The character is Fafhrd, from Fritz Leiber's Fafhrd and the Grey Mouser series, which was some of my favorite reading when I was younger. He's a northern barbarian, but he's not a total hard-ass like Conan, I always pictured him as more of a great good-natured surfer type or something (but you definitely don't want to get him pissed off!). I've decided to concentrate on him to develop my painting skills, and at the same time develop my version of the character. I also want to try to paint his partner the Mouser, a little grey-clad catlike fellow. The Mouser is Fafhrd's polar opposite, a city boy and a smooth-tongued con artist as opposed to the brawny Northerner's direct open naivety and straightforwardness. But I must say I'm having a much harder time with him.... Fafhrd is so much easier being pretty close to a stereotype we've all seen a thousand times.

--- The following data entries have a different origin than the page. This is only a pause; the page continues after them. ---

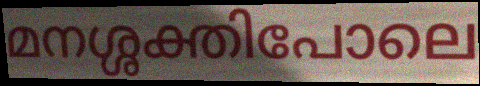
മനശ്ശക്തിപോലെ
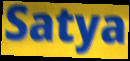
Satya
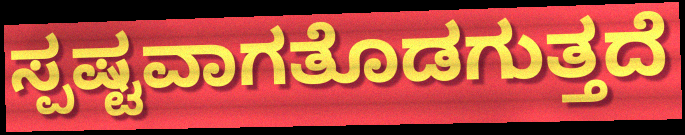
ಸ್ಪಷ್ಟವಾಗತೊಡಗುತ್ತದೆ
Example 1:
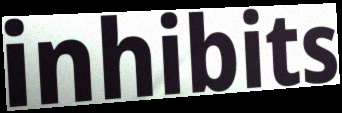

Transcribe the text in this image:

inhibits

The other day I got Mike Hoffman's DVD The Secrets of Fantasy Painting, which is exactly what I needed to see! If you don't know who Hoffman is, he's a fantasy painter known as almost a shameless Frazetta clone. He takes the viewer through his techniques starting with an already finished drawing on bristol board, doing the underpainting in acrylics, and finishing over that with oils. Watching the way he works was a HUGE help! I'm amazed at how direct and simple his methods are, and it looks like a very natural way to work for me. In the near future I intend to do a bunch of drawing to sharpen up my rusty skills and then start a painting that I'll document here for you my loyal readers to follow.

Oh, and maybe I'll do some work on my movie now and then too! ;)

4 comments:

Darkmatters said...

Hi Eva, great to hear from you! Turpenoid is actually an odor-free turpentine substitute. The real oil painting purists still use turpentine, and a lot of them say the smell is part of the experience of oil painting (that's what Frank used to say too, till he had his stroke from inhaling too much of it!). But most people these days use Turpenoid. Not being all that expereienced in oils (and havinf never used real turpentine except once or twice in the classroom) I couldn't say how different they are, but to me it seems fine.

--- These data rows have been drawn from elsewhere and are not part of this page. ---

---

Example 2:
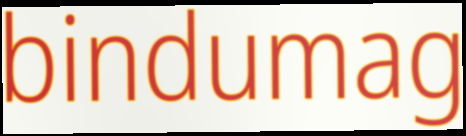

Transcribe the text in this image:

bindumag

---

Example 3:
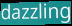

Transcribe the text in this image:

dazzling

I'm basing Fafhrd's look on a celebrity actually. It's nice to have somebody that you can find lots of pics of online or in magazines, to see the face from all angles and in different expressions, and to get anatomy and body language from. I won't say just yet who he is, but it's the charismatic front man of a band that was HUGE in the '90's and still going pretty strong. His hair used to actually be long and flowing like that, but brown. Hmmm.... now I believe it's blonde, but it's short and spikey.

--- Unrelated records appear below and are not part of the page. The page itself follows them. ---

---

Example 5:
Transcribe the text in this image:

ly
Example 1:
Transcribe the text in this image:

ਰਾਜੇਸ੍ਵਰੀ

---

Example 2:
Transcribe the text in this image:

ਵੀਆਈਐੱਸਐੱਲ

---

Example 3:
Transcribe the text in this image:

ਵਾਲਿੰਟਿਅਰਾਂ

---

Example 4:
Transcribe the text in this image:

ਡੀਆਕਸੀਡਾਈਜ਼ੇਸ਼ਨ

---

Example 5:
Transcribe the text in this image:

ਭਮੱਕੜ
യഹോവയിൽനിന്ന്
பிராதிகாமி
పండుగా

I haven't been able to think of anybody yet who seems like the Mouser.

Darkmatters said...

Hello? Nobody cares to take a guess at who the mystery celeb might be? Well, as I post more sketches of him in the future it might become apparent, or somebody might want to take a crack at it.

Anonymous said...

Sorry, man... I don't know celebs to begin with. I don't even have a pool of names in my head to start guessing from...

Leslie Cinara said...

I found your blog when I was looking for schiele drawings on google, and I am sorry about what I'll say, but I hope you think about it. I would like to apologize for my poor English first, 'cause I'm from São Paulo, Brazil, I talk and write in Portuguese.
I liked your stop motion stuff, but I think your drawings need a relaxed hand guiding the pencil. I had the impression that you think a lot about your references and another images you like while you draw. I don't think that helps. You gotta have those things in your head, but you gotta be free when you drawing. Free to find what you like to do with a pencil on a paper by yourself.
That's all, I hope you think about it.